17-18 The Philippians have already been offering to God their sacrifice and service (verse 17). Now, in addition to their sacrifice, Paul may have to offer his own life as a sacrifice. But he is happy to do so. He may be about to receive the death sentence. But even though he is sentenced to death, Paul can be glad and rejoice that, through his death, Jesus Christ will be glorified (Philippians 1:20). Whether Paul is sentenced to death or not, let the Philippians rejoice with him!
19 Timothy helped Paul establish the church at Philippi (Acts 16:1-3). At the time Paul wrote this letter, Timothy was with him in Rome (Philippians 1:1).
Paul hopes in the Lord to send Timothy to Philippi. All Paul’s hopes are in the Lord (verse 24). But whatever the Lord wills, Paul is ready to accept (see James 4:13-16).
20-22 Why was Timothy such a valuable colleague for Paul? Because Timothy was always looking out for the interests of others, for the welfare of others. Timothy cared deeply for the Philippians. Timothy had served with Paul as a son with his father (verse 22). Notice that Paul doesn’t say here that Timothy “served” him, but rather that Timothy “served with” him. Timothy did not serve Paul; rather, together with Paul, he served Christ.
Paul writes that everyone else looks out for his own interests; that is, they selfishly seek first their own advantage in everything. Timothy was not like that. Timothy looked out for Christ’s interests first of all.
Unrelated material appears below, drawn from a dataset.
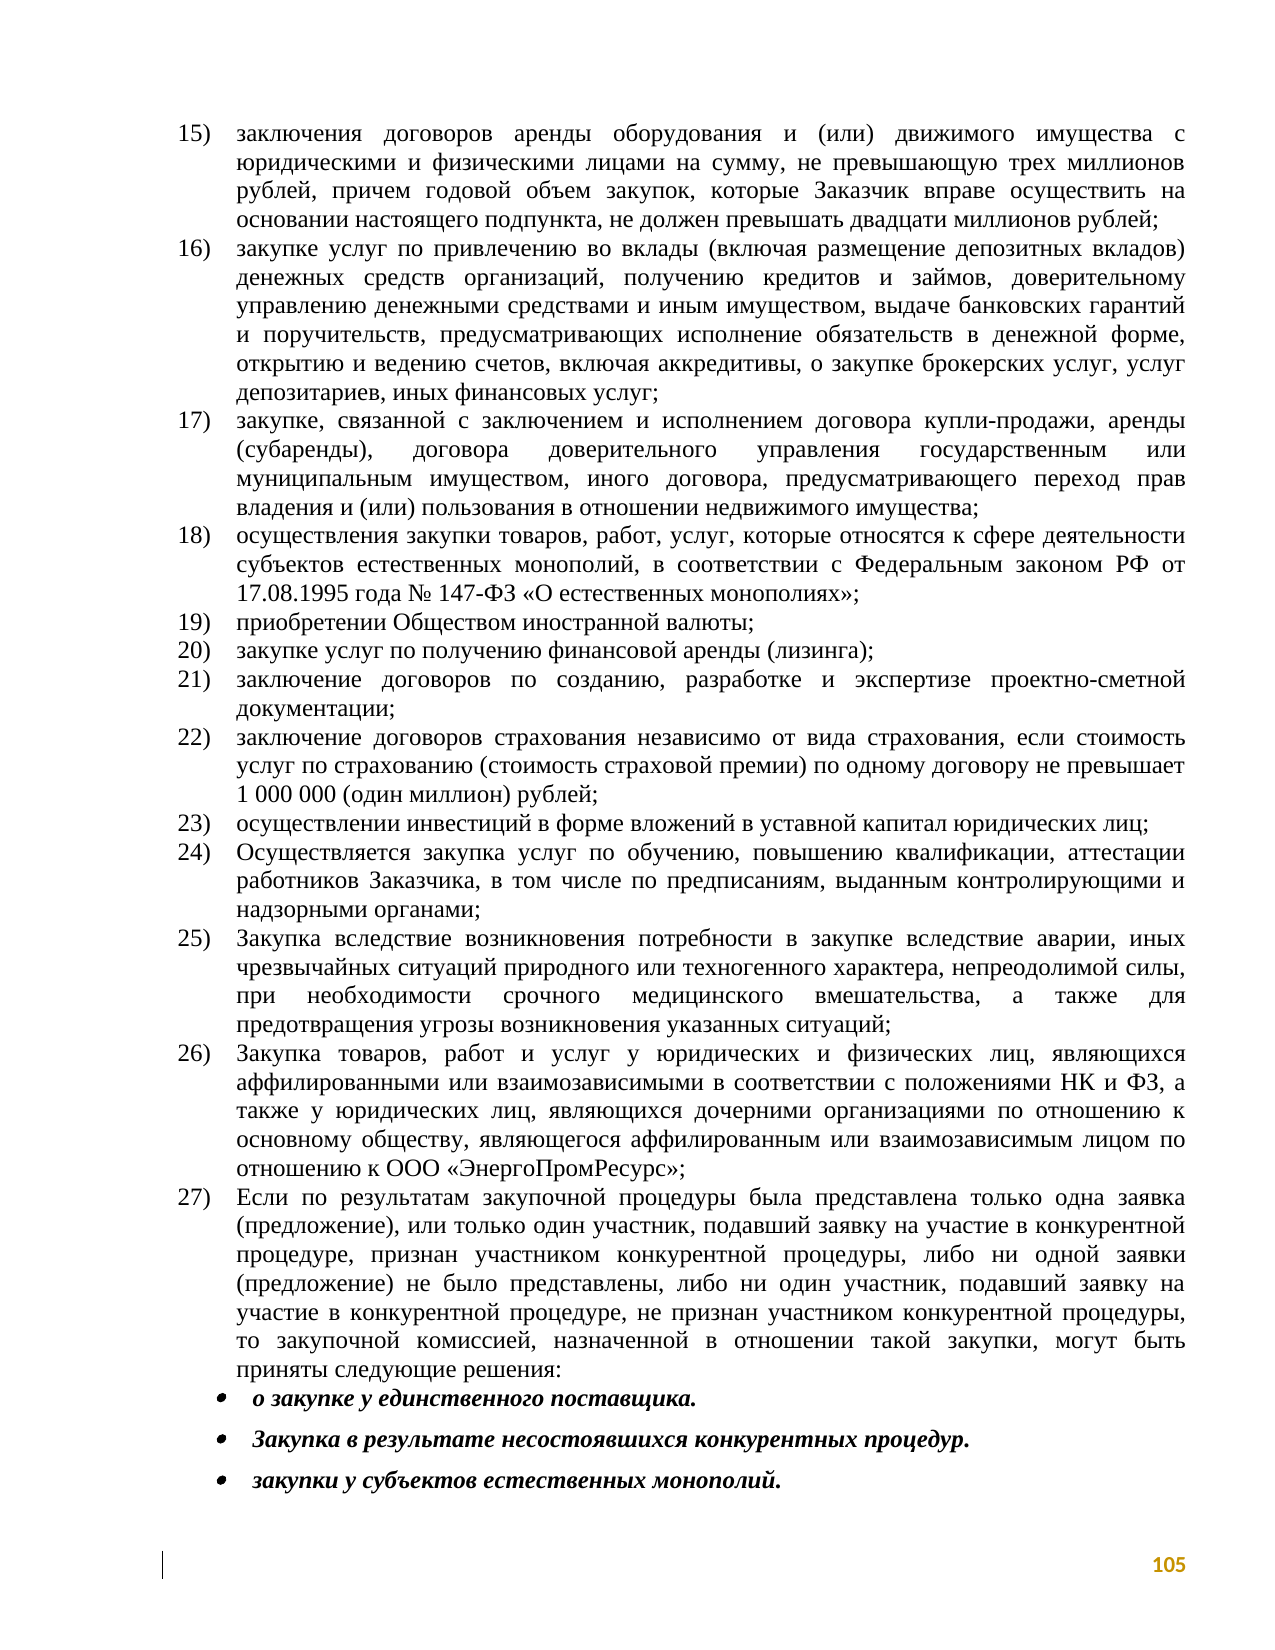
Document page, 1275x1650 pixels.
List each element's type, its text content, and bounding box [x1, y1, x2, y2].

How many people like Timothy are there in our church? Whose interests do we look out for first—ours or Christ’s?
23-24 Timothy will be able to give news to the Philippians about how things go with [Paul]—that is, whether he is released or sentenced to death. Paul is confident in the Lord that he will be released and will be able to come to the Philippians himself (Philippians 1:25).
25 Epaphroditus was a Philippian, who had been sent to Rome by the church in Philippi to give help to Paul and to bring Paul a gift from the church (Philippians 4:18). Epaphroditus stayed for some time in Rome with Paul; that’s why Paul calls him my brother, fellow worker and fellow soldier.
26-28 While he was in Rome, Epaphroditus became ill. When the Philippians heard about it, they were greatly worried. After his recovery, Epaphroditus wanted to return to Philippi so that he could dispel the anxiety of the Philippians on his behalf. For the Philippians’ sakes, Paul was willing to let his helper Epaphroditus go.
29-30 All those who risk their lives for Christ deserve the respect of other Christians. It was always Paul’s custom to give honor to each servant of Christ. Paul always speaks well of all those who serve Christ faithfully.
Paul writes that Epaphroditus risked his life to make up for the help you (the Philippians) could not give me (verse 30). Paul means that since all the Philippians could not personally come to Rome to help Paul, they had sent their representative Epaphroditus to do what they could not do in person.